
  • Improvement: any structure attached to, lying upon or within the land, that may not be removed without physical stress.

  • Income Approach: calculating the present worth of the income from an income-producing property.

  • Legal Description: a description in words and numbers judged legally sufficient to locate and identify a parcel of land.

  • Level of Assessments: ratio of equalized assessed value to the market value, as typically demonstrated by recent property sales. In Illinois, the Property Tax Code requires the use of the individual three prior year’s sales ratios studies to measure the level of assessments within an assessment jurisdiction. For example, the official 2008 level of assessment is arrived by averaging the results of the 2005, 2006 and 2007 sales ratio studies, after adjustments for assessment revisions.

  • Market value: most probable sale price of a property, in terms of money in a competitive and open market, assuming that the buyer and seller are acting prudently and knowledgeably, allowing sufficient time for the sale, and assuming that the transaction is not affected by undue pressures.

  • Mass Appraisal: The process of valuing a universe of properties as of a given date, using standard methods and allowing for statistical testing.

  • Neighborhood: The immediate environment or area having the most direct impact on a property's value.

  • Parcel Number: A unique ten digit number based upon the Rectangular Survey System that reflects the geographical location of a property, which is also know as a property index number.

  • Principle of Substitution: The informed buyer is not justified in paying anything more for a property than it would cost him to acquire an equally desirable substitute property.

  • Property Index Number (PIN): A unique ten digit number based upon the Rectangular Survey System that reflects the geographical location of a property, which is also known as a parcel number

  • Property Record Card (PRC): used to record individual property characteristics used to determine the assessment.

  • Property Tax Limitation Law (PTELL): The PTELL is designed to limit the increases in property tax extensions (total taxes billed) for non-home rule taxing districts. Although the law is commonly referred to as "tax caps," use of this phrase can be misleading. The PTELL does not "cap" either individual property tax bills or individual property assessments. Instead, the PTELL allows a taxing district to receive a limited inflationary increase in tax extensions on existing property, plus an additional amount for new construction.

▶ Tasks for this exercise:
a) According to the property assessment glossary, what two things does the PTELL let a taxing district receive?
b) Carry on the property assessment glossary with further entries, starting after its last one.
The listing that comes next is separate material and has no connection to the glossary.

▶ Given data:
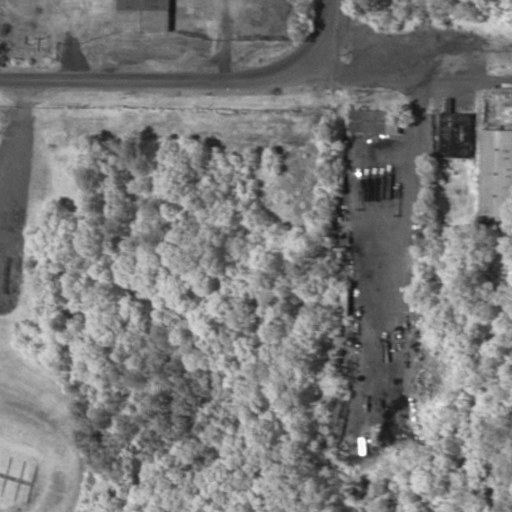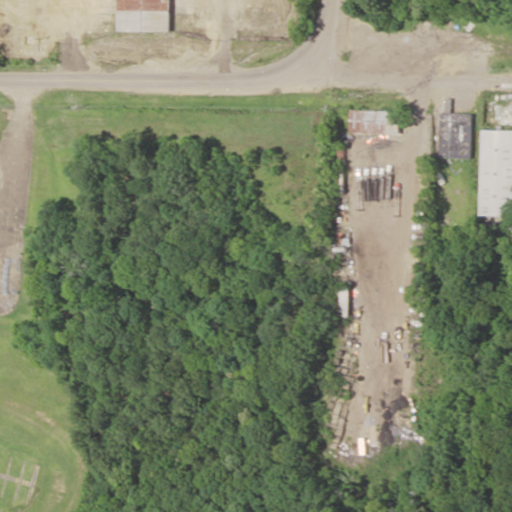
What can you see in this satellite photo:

▶ Answers for the exercise:
a) A limited inflationary increase in tax extensions on existing property, plus an additional amount for new construction.

b)
  • Quality Grade: May be used to adjust schedules within a cost approach manual for differences in the quality of construction materials and workmanship.

  • Replacement Cost New (RCN): represents current cost of replacing an improvement.

  • Rectangular Survey System: also known as the Governmental Survey System, established in 1785; a system in which land is divided in a grid like fashion consisting of principal meridians, baselines, townships, ranges, and sections.

  • Remaining Economic Life (REL): period of time over which a prudent investor would reasonably expect to recapture his investment.

  • Sales Comparison, or Market Approach: calculating the value of properties by observing and analyzing the selling prices of comparable properties.

  • Sales Ratio Study: an analysis of the percentage relationship of assessed value to market value; ratio equals prior year assessed value divided by the current year sales price.

  • State Property Tax Appeal Board (PTAB): the highest state quasi-judicial body which hears appeals from taxpayers and taxing bodies on property tax assessment decisions by the county Board of Review.

  • Tax Cap: See Property Tax Limitation Law (PTELL)

  • Tax Rate: the amount of tax due stated as a percentage of the tax base, derived by dividing the levy by the EAV. (some districts have a maximum statutory rate; the sum of the fund rates equals the total district rate).

  • Unit of Comparison: Breaking down the sales price or the assessment into similar terms which allow for comparing of different properties. Some common examples include the land assessed value per square foot and the building assessment per square foot and the sale price per square foot.
  • * Material from the IL-DOR publication PTAX-1-BR was incorporated into the above information.